Hi, bin gerade dabei aber hab noch ein paar Prob. Wäre nett, wenn du ein paar Ansätze mal bei
Gelegenheit vorstellen würdest.

Vielleicht kannst Du mir noch eine Frage beantworten, weil ich da noch ein Verständnisprob. habe.

[DUKE]Rufst du deine connect() immer auf, wenn Du Datan aus der DB abfragst? Ich dacht, es würde
reichen dies nur einmal zu tun und dann, wenn das Programm endet, diese zu schliessen?[/DUKE]

Deshalb denke ich auch, dass ich die Element nicht in der ComboBox speichern könnte.
Aber warum eigentlich nicht, denn wenn ich z.B. in einer JTextField anzeigen kann, warum dann auch nicht in einer ComboBox..:bahnhof:

Bin gerade dabei mir die Vector-Klasse anzuschauen:rtfm:

danke,

nickname


----------



## XoxoL (21. Dez 2009)

BEREITGESTELLTE DATEN:
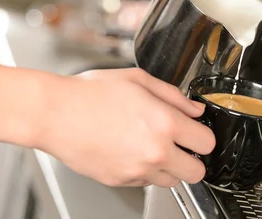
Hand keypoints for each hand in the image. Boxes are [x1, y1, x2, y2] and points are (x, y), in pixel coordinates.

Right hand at [36, 68, 215, 187]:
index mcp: (164, 123)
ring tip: (150, 146)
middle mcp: (155, 151)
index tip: (195, 131)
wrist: (54, 114)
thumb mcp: (137, 79)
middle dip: (192, 157)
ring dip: (169, 166)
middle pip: (197, 172)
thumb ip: (172, 95)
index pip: (207, 142)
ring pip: (172, 181)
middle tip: (179, 144)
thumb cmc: (89, 93)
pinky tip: (129, 149)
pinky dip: (144, 170)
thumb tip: (193, 109)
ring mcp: (137, 170)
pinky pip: (145, 182)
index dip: (202, 134)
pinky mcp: (120, 181)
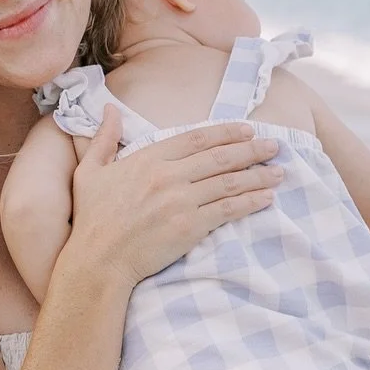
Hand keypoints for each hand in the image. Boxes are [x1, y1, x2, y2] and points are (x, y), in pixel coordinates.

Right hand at [68, 107, 281, 288]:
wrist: (98, 261)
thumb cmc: (92, 219)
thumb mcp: (90, 172)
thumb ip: (104, 138)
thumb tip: (108, 109)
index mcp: (149, 159)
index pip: (196, 139)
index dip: (225, 132)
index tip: (247, 129)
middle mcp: (169, 176)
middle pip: (219, 157)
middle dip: (251, 149)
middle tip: (274, 145)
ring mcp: (181, 202)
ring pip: (229, 182)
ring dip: (258, 175)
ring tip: (279, 171)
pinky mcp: (190, 228)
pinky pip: (228, 210)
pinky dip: (250, 202)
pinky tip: (267, 197)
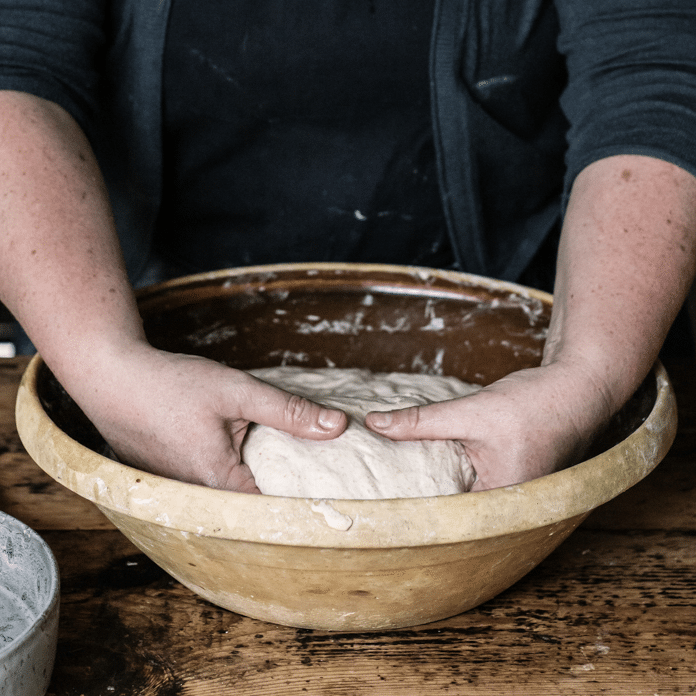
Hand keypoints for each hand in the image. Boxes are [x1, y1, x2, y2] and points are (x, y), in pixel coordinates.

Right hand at [73, 344, 347, 492]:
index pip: (274, 507)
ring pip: (231, 492)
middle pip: (253, 502)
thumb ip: (289, 411)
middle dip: (282, 486)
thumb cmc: (170, 385)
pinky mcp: (169, 479)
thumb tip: (338, 426)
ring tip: (287, 461)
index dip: (305, 497)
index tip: (335, 490)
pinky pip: (209, 483)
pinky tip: (242, 449)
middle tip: (317, 471)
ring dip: (255, 476)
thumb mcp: (238, 391)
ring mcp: (179, 491)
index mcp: (218, 484)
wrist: (110, 376)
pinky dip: (229, 468)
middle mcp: (198, 497)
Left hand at [364, 361, 612, 490]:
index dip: (408, 514)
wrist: (579, 390)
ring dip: (435, 490)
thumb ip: (423, 421)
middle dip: (418, 504)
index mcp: (500, 502)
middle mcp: (507, 510)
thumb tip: (376, 424)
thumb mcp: (472, 411)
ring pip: (461, 500)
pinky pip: (473, 487)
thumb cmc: (535, 404)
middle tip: (376, 500)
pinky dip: (452, 478)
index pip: (443, 520)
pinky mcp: (510, 483)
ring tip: (395, 486)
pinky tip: (429, 469)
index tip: (374, 509)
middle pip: (451, 514)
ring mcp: (510, 499)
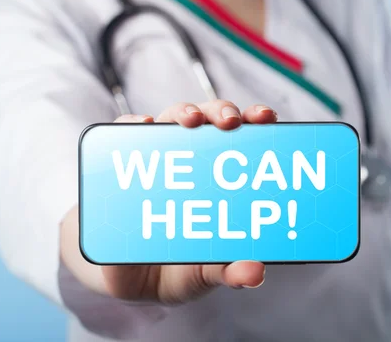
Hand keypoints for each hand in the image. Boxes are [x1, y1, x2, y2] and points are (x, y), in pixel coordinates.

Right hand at [100, 100, 276, 304]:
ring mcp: (159, 156)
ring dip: (184, 113)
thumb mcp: (206, 271)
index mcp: (222, 176)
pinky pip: (125, 132)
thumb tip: (256, 274)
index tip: (266, 117)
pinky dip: (133, 122)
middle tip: (231, 122)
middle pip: (211, 120)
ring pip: (172, 118)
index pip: (244, 137)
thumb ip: (230, 271)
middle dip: (223, 111)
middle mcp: (193, 158)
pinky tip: (143, 124)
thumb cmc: (179, 265)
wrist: (129, 278)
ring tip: (191, 122)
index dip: (256, 120)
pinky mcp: (124, 163)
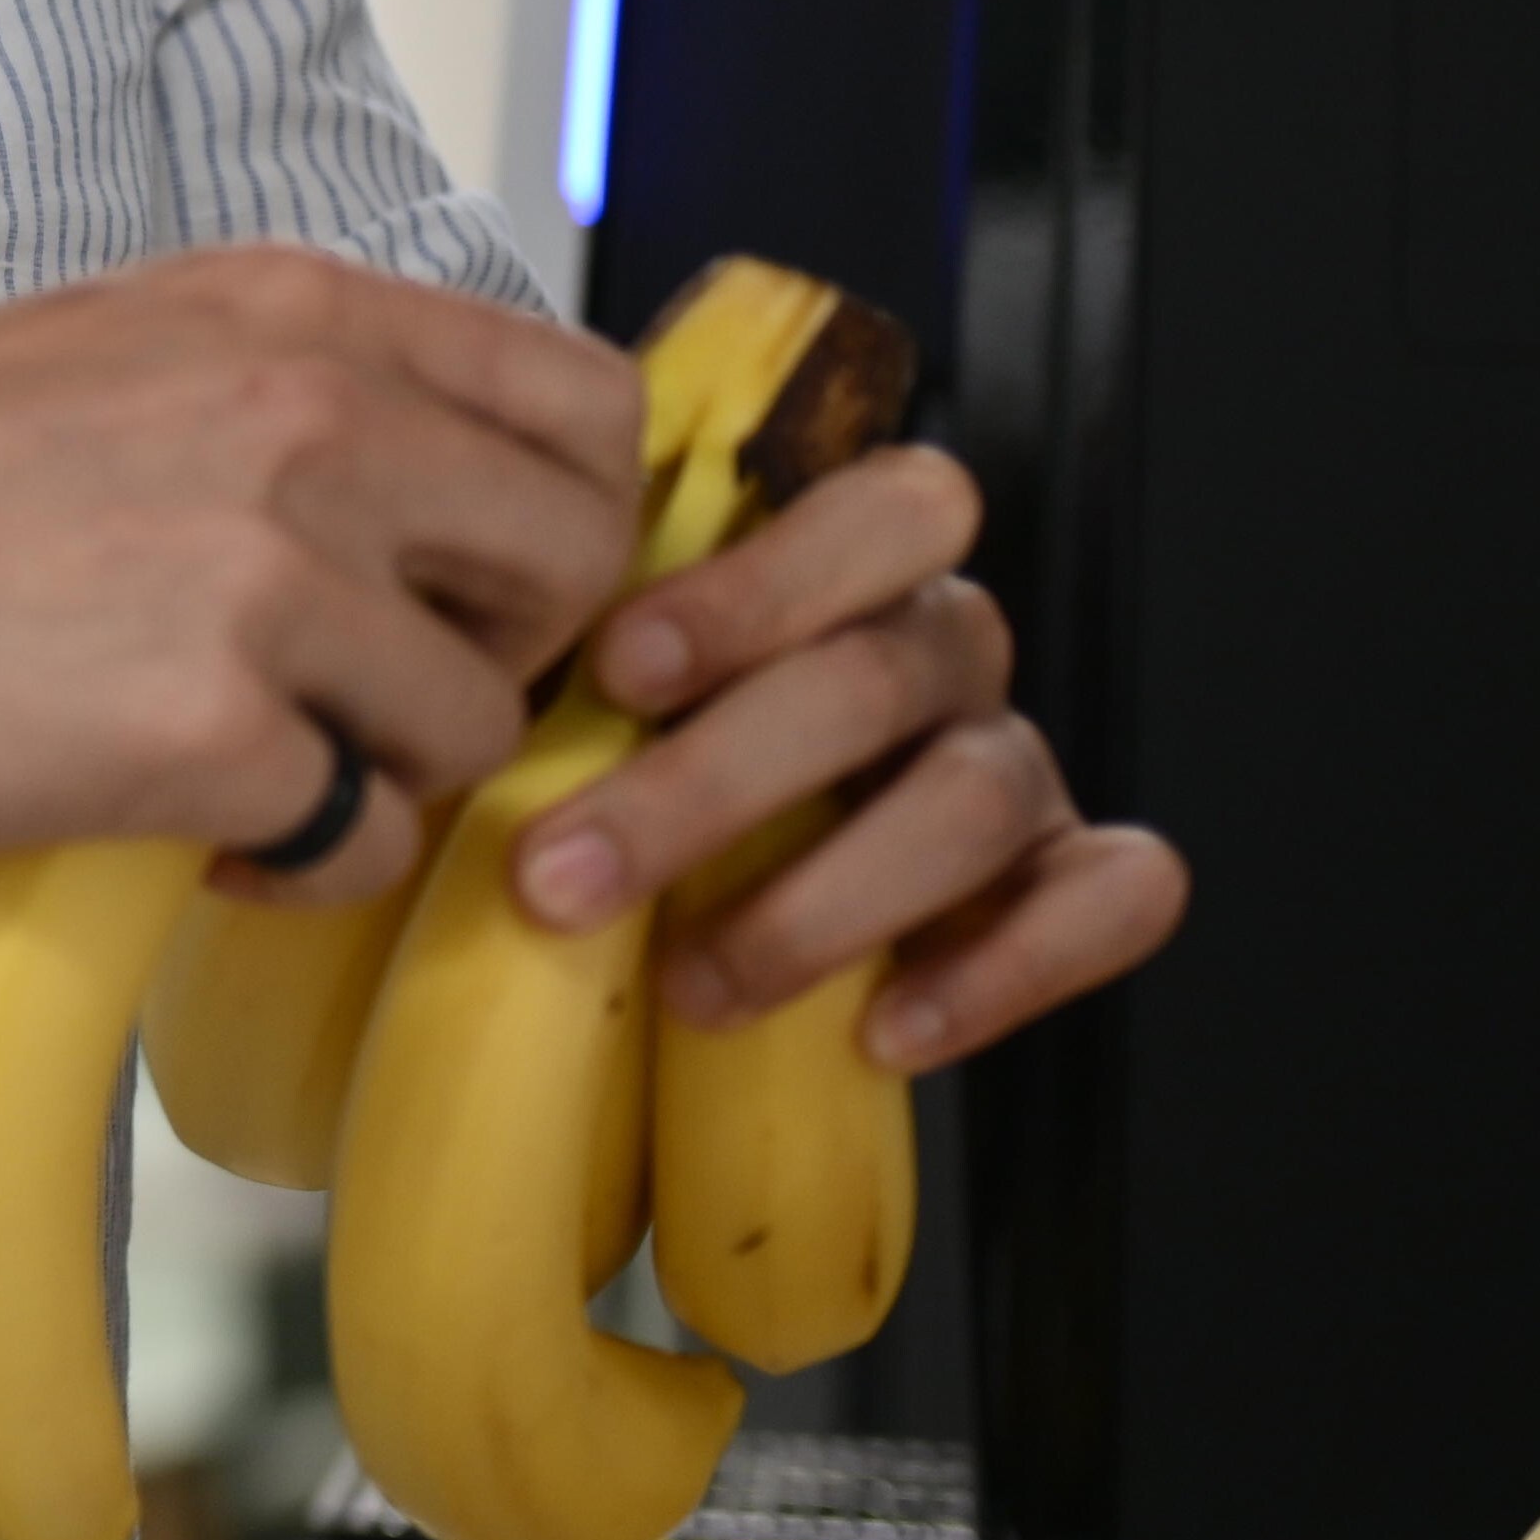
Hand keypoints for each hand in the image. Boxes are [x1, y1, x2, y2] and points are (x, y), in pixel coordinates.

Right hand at [0, 243, 644, 901]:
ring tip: (260, 765)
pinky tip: (200, 833)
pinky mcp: (217, 733)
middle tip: (389, 693)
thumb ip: (300, 375)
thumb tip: (452, 461)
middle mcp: (314, 422)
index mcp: (299, 316)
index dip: (573, 513)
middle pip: (573, 569)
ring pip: (475, 723)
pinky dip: (301, 864)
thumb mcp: (130, 336)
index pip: (584, 404)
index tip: (497, 581)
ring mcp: (271, 577)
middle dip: (507, 653)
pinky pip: (365, 839)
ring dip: (388, 769)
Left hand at [500, 440, 1187, 1069]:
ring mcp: (1016, 756)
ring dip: (819, 901)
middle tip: (565, 876)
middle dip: (710, 782)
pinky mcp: (1077, 874)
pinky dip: (1003, 971)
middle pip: (876, 674)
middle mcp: (945, 643)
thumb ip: (553, 655)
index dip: (753, 588)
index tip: (616, 673)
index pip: (875, 508)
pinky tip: (883, 1031)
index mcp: (848, 560)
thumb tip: (428, 693)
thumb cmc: (643, 747)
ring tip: (690, 985)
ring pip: (972, 795)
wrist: (715, 880)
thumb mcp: (589, 684)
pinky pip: (1111, 899)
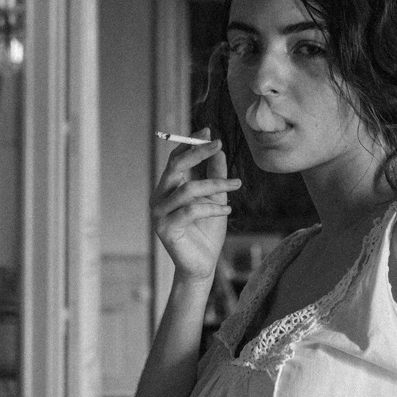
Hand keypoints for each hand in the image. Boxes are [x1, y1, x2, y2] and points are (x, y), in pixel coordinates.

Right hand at [151, 128, 237, 282]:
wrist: (203, 265)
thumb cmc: (207, 232)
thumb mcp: (215, 199)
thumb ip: (215, 176)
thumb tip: (220, 151)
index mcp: (168, 189)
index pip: (174, 159)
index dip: (190, 143)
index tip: (208, 131)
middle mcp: (159, 198)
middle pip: (175, 167)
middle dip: (197, 153)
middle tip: (218, 144)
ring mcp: (159, 214)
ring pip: (188, 189)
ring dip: (215, 184)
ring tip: (236, 185)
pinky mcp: (166, 229)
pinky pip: (191, 210)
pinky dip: (212, 207)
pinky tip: (228, 210)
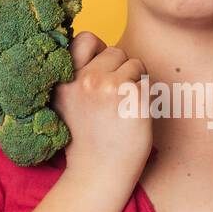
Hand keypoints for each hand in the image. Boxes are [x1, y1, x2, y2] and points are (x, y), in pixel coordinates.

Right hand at [52, 31, 152, 187]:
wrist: (98, 174)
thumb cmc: (87, 139)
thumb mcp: (66, 103)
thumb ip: (76, 75)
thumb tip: (99, 45)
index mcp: (65, 79)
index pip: (87, 38)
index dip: (99, 52)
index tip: (101, 73)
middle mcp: (85, 79)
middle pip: (116, 50)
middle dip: (119, 69)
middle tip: (113, 100)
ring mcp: (109, 87)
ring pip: (135, 63)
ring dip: (135, 82)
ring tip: (122, 109)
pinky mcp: (133, 97)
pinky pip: (147, 82)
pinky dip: (145, 97)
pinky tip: (133, 116)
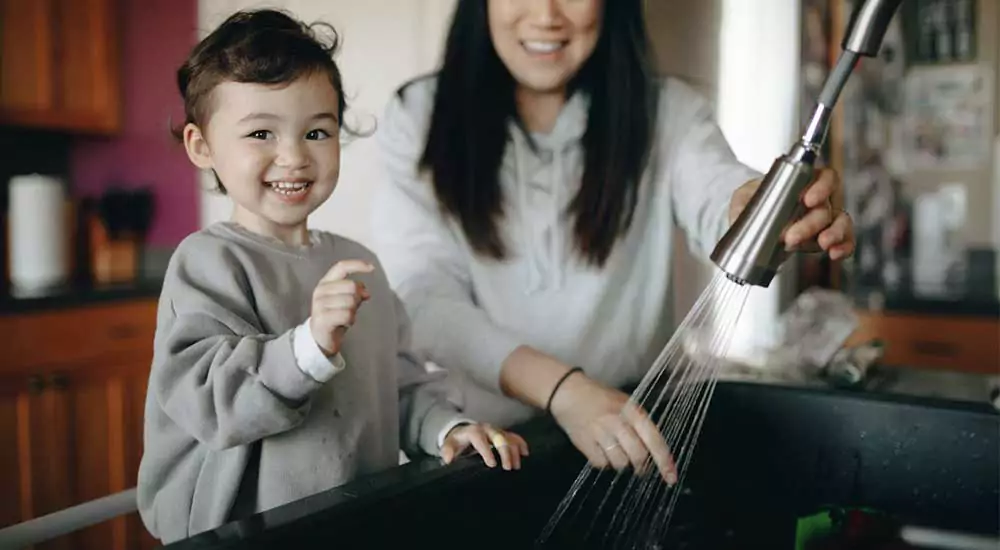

ARBEITSAUFTRAG:
Beantworte kurz anhand des Forumsbeitrags:
1. Welche Methode wird im Zusammenhang mit dem Abfragen von Daten aus der DB genannt?
2. Wann sollte die Verbindung nach Meinung des Verfassers geschlossen werden?
3. Welche Klasse schaut sich der Verfasser gerade an?

LÖSUNG:
1. connect()
2. Wenn das Programm endet.
3. Die Vector-Klasse.